Não sei bem porque motivos foram tocados para
tal proeza, os rapazes resolveram formar uma Banda de Música. Uns já eram casados, outros solteiros e alguns
meninos em idade escolar. O certo foi que resolveram formar a Banda local. Meu
pai optou pelo piston, meu tio pelo
Bombardino, outro parente pela tuba,. Tio Zé Dias da Pedra Branca, um sitio afastado,
os instrumentos de percussão. Francisquinho
Andrade, um moço rico, a Clarineta. Minha mãe que já era cantora do
coral da Igreja, tocava a Rabeca. Todos tiveram de custear as aquisições de
cada instrumento. A Banda estava
formada.
Uma coisa entretanto havia sido esquecida:
Quem iria regê-la? Quem iria afinal
afinal ensinar os primeiros acordes, as noções de solfejo, o andamento da música? Ninguém sabia qualquer coisa sobre a teoria
musical, harmonia, execução, e profilaxia dos instrumentos. Andaram soprando e fazendo barulho na porta do
comércio mas tocar não conseguiram.
Meu avô vendo aquela situação de boa vontade e frustrações, indicou a
solução do impasse: precisavam contratar um professor de Música, um organizador
ou Maestro. Tomou iniciativa e encontrou um em Lavras da Mangabeira. Nossa cidade deveria está em ótima situação
econômica para poder importar um Maestro...
Ele chegou a nossa vila, carregando partituras e um copioso acervo didático: Bravos!
Esteve ali ensinando teoria musical,
instrumentação, solfejo, execução e
harmonia por cerca de um ano. Os parcos
informantes disseram-me que o Maestro se
cansou. O aproveitamento deveria ter sido mínimo. Na verdade a vcação artística
era quase nenhuma. O Maestro demitiu-se
e foi embora . Deve ter sido uma tarefa
próxima do impossivel, aquela de transformar os cabeças de bagres em
verdadeiros músicos.
Tio Zé Pedro, um dos ex - quase futuros músicos, disse - me que
certo dia aós a partida do Maestro, a Banda resolveu sair a rua, tocando para o público. Tentaram tocar
um dobrado, uma das raras peças que o Maestro havia ensinado. Naturalmente os rapazes queriam justificar os altos invetimentos de seus pais. A população porém
nada entendeu era apenas uma barulheira enorme. Desistiram, recolheram os
instrumentos que mais tarde foram vendidos para Saboeiro, onde mais tarde uma
Banda foi formada.
No
Congresso Eucarístico de 1955 Padre Odorico Andrade ainda se referia a
aquele tremendo esforço dos rapazes de Bebedouro onde ele havia sido vigário e
arrematava: eles eram tão empolgados mas nada podiam fazer...
Francisquinho
Andrade moço rico das redondezas, foi mais perseverante.
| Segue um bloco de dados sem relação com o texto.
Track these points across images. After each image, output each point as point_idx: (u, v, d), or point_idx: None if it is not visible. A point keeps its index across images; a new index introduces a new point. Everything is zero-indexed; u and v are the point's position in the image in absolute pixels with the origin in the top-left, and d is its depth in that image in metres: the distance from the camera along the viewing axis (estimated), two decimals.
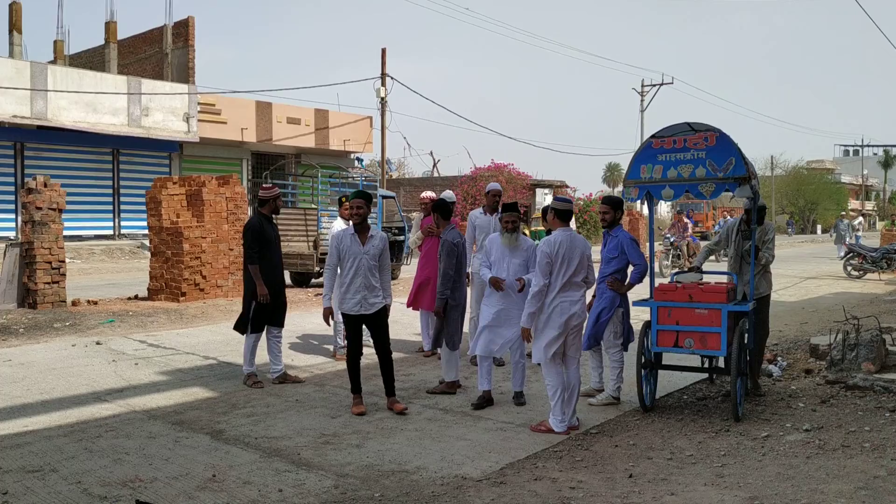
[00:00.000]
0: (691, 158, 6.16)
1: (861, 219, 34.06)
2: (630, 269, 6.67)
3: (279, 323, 7.46)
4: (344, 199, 8.64)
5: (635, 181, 6.40)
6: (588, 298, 6.26)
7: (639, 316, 8.03)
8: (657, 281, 6.73)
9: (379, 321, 6.45)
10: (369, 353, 9.08)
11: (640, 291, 7.12)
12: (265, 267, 7.26)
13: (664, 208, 55.23)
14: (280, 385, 7.29)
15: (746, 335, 6.41)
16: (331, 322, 6.77)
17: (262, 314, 7.31)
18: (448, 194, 8.97)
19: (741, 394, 6.18)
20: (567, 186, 40.89)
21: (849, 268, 19.80)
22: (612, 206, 6.85)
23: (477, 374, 6.80)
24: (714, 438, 5.61)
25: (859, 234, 31.04)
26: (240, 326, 7.43)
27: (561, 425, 5.72)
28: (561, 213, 6.00)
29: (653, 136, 6.38)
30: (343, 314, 6.55)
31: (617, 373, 6.61)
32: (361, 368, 8.16)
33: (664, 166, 6.27)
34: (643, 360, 6.33)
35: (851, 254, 19.86)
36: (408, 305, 8.94)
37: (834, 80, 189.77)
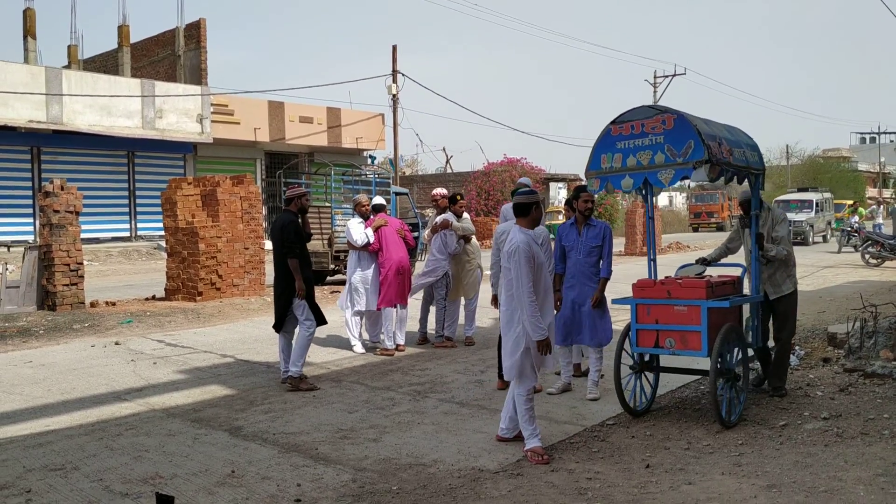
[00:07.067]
0: (649, 144, 5.65)
1: (880, 206, 33.59)
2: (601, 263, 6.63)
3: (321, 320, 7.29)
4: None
5: (596, 172, 5.89)
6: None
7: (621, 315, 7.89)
8: None
9: None
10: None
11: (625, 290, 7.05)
12: (303, 263, 7.15)
13: (679, 200, 54.48)
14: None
15: (751, 333, 6.19)
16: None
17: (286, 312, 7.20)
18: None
19: (727, 398, 5.62)
20: (581, 179, 40.75)
21: (867, 256, 19.65)
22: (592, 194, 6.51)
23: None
24: (731, 428, 5.59)
25: (880, 221, 30.63)
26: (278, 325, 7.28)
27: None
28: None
29: (612, 123, 5.87)
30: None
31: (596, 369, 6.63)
32: (378, 363, 8.21)
33: (623, 154, 5.76)
34: (631, 363, 6.00)
35: (869, 241, 19.70)
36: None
37: (849, 67, 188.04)
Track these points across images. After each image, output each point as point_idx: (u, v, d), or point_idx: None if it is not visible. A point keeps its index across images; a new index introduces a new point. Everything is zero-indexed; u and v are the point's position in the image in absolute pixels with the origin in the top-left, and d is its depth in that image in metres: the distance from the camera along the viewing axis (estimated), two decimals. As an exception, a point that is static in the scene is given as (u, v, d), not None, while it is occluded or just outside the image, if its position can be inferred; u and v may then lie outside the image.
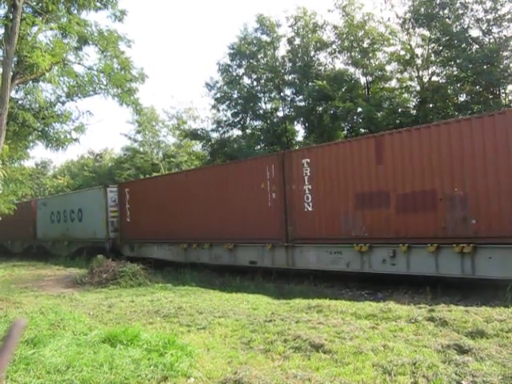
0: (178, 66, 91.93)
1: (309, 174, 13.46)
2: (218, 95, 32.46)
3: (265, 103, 31.98)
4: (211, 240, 16.61)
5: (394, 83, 27.47)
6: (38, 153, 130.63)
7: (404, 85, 26.70)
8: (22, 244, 32.22)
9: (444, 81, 24.22)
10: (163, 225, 18.92)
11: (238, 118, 32.13)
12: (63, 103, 14.43)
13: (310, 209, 13.43)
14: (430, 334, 6.26)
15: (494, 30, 22.00)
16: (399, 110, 24.62)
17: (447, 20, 22.91)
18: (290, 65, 30.23)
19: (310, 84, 27.81)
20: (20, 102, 13.75)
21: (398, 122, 23.08)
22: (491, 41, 22.02)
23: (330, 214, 12.95)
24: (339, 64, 29.02)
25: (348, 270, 12.71)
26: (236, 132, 33.00)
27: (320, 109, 26.96)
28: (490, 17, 21.84)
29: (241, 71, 32.12)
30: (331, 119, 25.46)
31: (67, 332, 6.94)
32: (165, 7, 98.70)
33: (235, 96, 31.54)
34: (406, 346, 5.78)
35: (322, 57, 29.66)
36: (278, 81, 30.49)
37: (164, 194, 19.21)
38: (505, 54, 21.05)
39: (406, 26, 25.05)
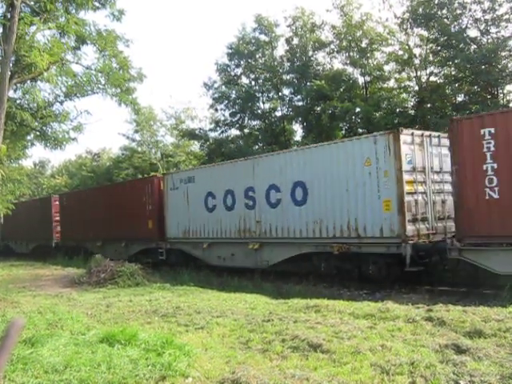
0: (176, 65, 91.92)
1: None
2: (216, 95, 32.44)
3: (263, 103, 31.98)
4: None
5: (392, 83, 27.48)
6: (37, 152, 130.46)
7: (402, 85, 26.69)
8: (127, 247, 20.98)
9: (442, 81, 24.22)
10: None
11: (236, 118, 32.11)
12: (61, 103, 14.40)
13: None
14: (428, 334, 6.27)
15: (492, 30, 22.01)
16: (397, 110, 24.63)
17: (445, 20, 22.90)
18: (289, 64, 30.22)
19: (308, 84, 27.81)
20: (18, 101, 13.71)
21: (396, 122, 23.09)
22: (489, 41, 22.02)
23: None
24: (337, 64, 29.08)
25: None
26: (234, 132, 33.02)
27: (318, 108, 26.93)
28: (488, 17, 21.84)
29: (239, 71, 32.13)
30: (329, 119, 25.43)
31: (65, 332, 6.95)
32: (163, 7, 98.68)
33: (233, 96, 31.52)
34: (404, 345, 5.79)
35: (321, 57, 29.69)
36: (276, 80, 30.46)
37: None
38: (503, 54, 21.05)
39: (405, 26, 25.04)
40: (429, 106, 23.85)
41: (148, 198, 19.84)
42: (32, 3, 12.19)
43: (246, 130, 32.35)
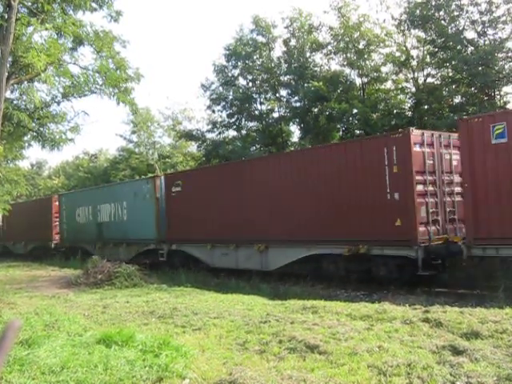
0: (173, 67, 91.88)
1: None
2: (214, 96, 32.41)
3: (260, 104, 31.95)
4: None
5: (389, 84, 27.53)
6: (34, 153, 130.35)
7: (399, 86, 26.75)
8: None
9: (439, 82, 24.28)
10: None
11: (233, 119, 32.10)
12: (58, 103, 14.37)
13: None
14: (425, 335, 6.27)
15: (489, 31, 22.07)
16: (394, 111, 24.66)
17: (442, 22, 22.95)
18: (286, 66, 30.21)
19: (305, 85, 27.81)
20: (15, 102, 13.69)
21: (393, 123, 23.13)
22: (486, 42, 22.08)
23: None
24: (335, 65, 29.04)
25: None
26: (231, 133, 32.99)
27: (316, 110, 26.95)
28: (485, 19, 21.90)
29: (236, 72, 32.08)
30: (327, 120, 25.45)
31: (62, 333, 6.93)
32: (161, 8, 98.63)
33: (230, 97, 31.50)
34: (401, 346, 5.79)
35: (318, 58, 29.66)
36: (273, 82, 30.46)
37: None
38: (500, 55, 21.11)
39: (402, 28, 25.07)
40: (426, 107, 23.89)
41: None
42: (29, 4, 12.17)
43: (243, 132, 32.33)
Muitos anos
mais tarde saiu ládeseu sitio de Clarineta em punho, tocando uma peça, algum
cântico Gregoriano que havia aprendido no Seminário. A garotada correu em sua direção para ver o queestava acontecendo. Ele parecia
um fauno, um adorador do Deus Pan, numa tarde morna de verão.
Enquanto estas coisas aconteciam com a
rapaziada da Banda, eu ainda não havia nascido, porém mais tarde um dia
estávamos indo para o sítio Minador e seguímos a estrada da Bela Vista. Num
determinado ponto a estrada bifurca-se em y; tomamos a perna da direita. Ao nos
afastar deste ponto uns em metros, ouvimos uma música melodiosa e rara que
alguém vinha executando pela perna
esquerda da estrada, em direção contrária. Era Francisquinho Andrade e sua
Clarineta. Era o último remanescente
daquela tentativa de Banda que nunca chegou a ser. E aquele era o último acorde daquele surto
cultural.
... Porém chegou o momento aprazado. Aiuaba
tem a mais de dez anos sua nova Banda, com músicos jovens e seu Maestro, graças
a teimosia e pertinácia da professora Maria Adalzira de Oliveira. Em março de
2008 a Câmara de Vereadores local lotada pela
primeira vez, em Ato Solene oficializou o Hino de Aiuaba, da autoria de
Adalzira com a presença do Prefeito, Secretários, o hit da sociedade, inclusive
o homem mais idoso do lugar: Raimundo Guerreiro, seu pai... A Banda tocou o
Hino da autoria de Adalzira quando ela recebia o original do Decreto- Lei Municipal reconhecendo o Hino Municipal e a nova Banda. Aleluia... Salve, Salve.